How Karl Marx taught me a lesson part 2

In an earlier blog I talked about how my friends history exam got me thinking what I can learn from his actions. Details of his exam response are in the first posting.

The second lesson I gained from this was the sheer simplicity and audacity of what he had done. He had basically told the examiner something factual, easy to understand and to the point. Is this not what your boss is generally looking for? Some professional organisations will ask as part of their assessment for a management report and will give a suggested word count of say 7000 words. Can you imagine your bosses face if you presented an assignment like this to him or her and how quickly you would be asked to go away and summarise to one page of A4?

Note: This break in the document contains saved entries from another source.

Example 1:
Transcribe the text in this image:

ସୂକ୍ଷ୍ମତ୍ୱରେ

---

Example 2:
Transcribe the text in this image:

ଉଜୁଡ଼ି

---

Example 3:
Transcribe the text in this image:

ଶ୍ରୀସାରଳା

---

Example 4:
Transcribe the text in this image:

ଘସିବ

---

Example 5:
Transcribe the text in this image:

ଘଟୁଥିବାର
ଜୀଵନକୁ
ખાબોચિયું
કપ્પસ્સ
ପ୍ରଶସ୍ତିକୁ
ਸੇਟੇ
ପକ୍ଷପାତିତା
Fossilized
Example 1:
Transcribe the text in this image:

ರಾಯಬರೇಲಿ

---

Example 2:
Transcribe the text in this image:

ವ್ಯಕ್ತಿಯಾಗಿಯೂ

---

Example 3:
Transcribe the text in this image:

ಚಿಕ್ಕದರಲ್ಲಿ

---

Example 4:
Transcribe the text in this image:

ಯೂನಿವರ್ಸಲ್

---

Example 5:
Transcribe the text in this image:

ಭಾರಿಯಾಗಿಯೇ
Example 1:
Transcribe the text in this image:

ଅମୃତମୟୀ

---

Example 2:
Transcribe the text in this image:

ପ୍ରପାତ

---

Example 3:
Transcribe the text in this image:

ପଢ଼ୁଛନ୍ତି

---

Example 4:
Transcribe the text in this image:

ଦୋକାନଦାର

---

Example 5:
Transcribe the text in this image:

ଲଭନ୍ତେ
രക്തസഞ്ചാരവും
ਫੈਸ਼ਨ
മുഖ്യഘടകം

There is something about keeping your responses simple and easy to understand that allows a number of freedoms in the workplace. Firstly it gives you more time, a commodity that is always in short supply. By keeping your responses to a minimum you reduce the amount of time you spend on other peoples work and increase the amount of time you can dedicate to your own activities. It may seem selfish to do this, but hold on a second, what about the person who just asked you that question? Rather than try and find out the answer themselves they have thought it better to interrupt you and steal some of you time while they discuss a case they have been working on in great detail. Of course you should be polite (after all you may want to encroach on their time tomorrow) but keeping your response to the point will give you more time.

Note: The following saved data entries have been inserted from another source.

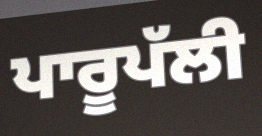
ਪਾਰੂਪੱਲੀ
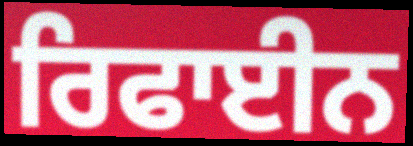
ਰਿਫਾਈਨ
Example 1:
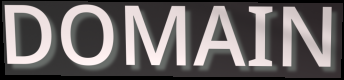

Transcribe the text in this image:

DOMAIN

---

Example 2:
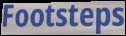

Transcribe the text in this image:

Footsteps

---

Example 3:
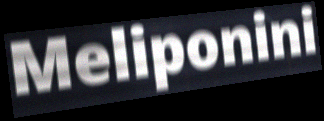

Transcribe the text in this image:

Meliponini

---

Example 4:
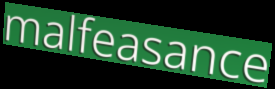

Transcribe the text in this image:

malfeasance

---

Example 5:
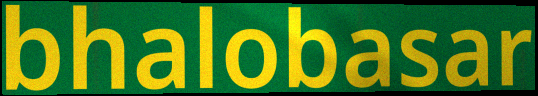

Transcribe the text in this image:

bhalobasar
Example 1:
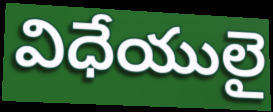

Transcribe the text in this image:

విధేయులై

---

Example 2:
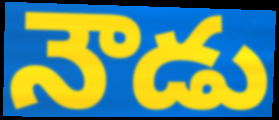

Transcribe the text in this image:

నౌడు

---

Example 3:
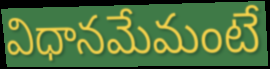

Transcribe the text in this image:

విధానమేమంటే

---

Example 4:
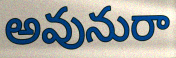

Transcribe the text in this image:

అవునురా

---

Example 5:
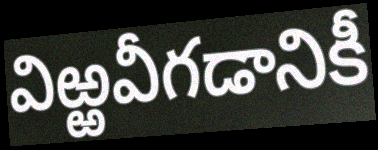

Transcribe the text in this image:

విఱ్ఱవీగడానికీ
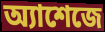
অ্যাশেজে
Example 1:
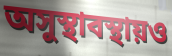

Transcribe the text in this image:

অসুস্থাবস্থায়ও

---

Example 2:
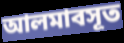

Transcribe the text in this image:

আলমাবসূত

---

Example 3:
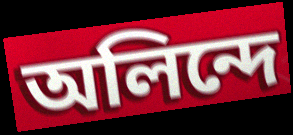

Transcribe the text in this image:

অলিন্দে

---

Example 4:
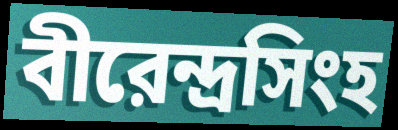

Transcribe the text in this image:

বীরেন্দ্রসিংহ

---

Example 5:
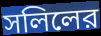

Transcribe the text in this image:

সলিলের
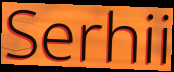
Serhii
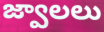
జ్వాలలు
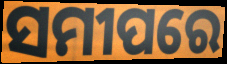
ସମୀପରେ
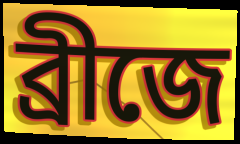
ব্রীজে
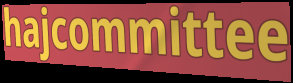
hajcommittee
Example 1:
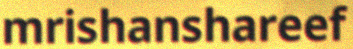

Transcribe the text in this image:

mrishanshareef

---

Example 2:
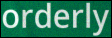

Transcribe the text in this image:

orderly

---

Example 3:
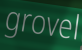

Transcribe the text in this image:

grovel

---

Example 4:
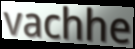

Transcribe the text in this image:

vachhe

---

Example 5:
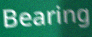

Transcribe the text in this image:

Bearing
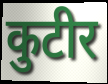
कुटीर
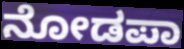
ನೋಡಪಾ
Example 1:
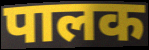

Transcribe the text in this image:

पालक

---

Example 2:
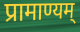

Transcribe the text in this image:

प्रामाण्यम्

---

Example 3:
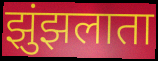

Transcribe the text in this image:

झुंझलाता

This can also be about modifying other people behaviour. If they can see that you are managing your work well and give them the minimum responses but the answers they need they may also start working in a similar way, increased productivity is then on the distant horizon.

Then there is the way in which the message was delivered, in summary – this is how it is, followed by yes, this is how it is.

Karl Marx was a Marxist, indeed he was…

Very often in business you can find that matters get over complicated, indeed whole industries spring up around the need to generate complexity. Nobody really benefits but it takes a straight talking person to cut through that complexity and state very simply that this is how it could b done better, quicker faster, easier. The latter of these is generally the most popular. Any way to make your life easier is worth the effort, and actually it should be less effort to implement. Think about some of the processes you se in your work place. I recently simplified a system regarding developing job descriptions. The team were creating the job description, recording the request and saving the documents in 3 separate systems, sending it to a panel to check, sending it to another panel to verify and eventually sending it out to advert. Clearly this was about he breaking down of an industry, which took some time to tackle and although not all the objectives were achieved my main objective of only using one system was. Outcome being that a 50% improvement rate in meeting targets for delivery has been achieved.

So next time you are looking at a system failing or maybe just feel a bit stuck in a rut with work, perhaps if you remember my colleague and his exam paper answer it might spur you on to simplify, or at least make you smile.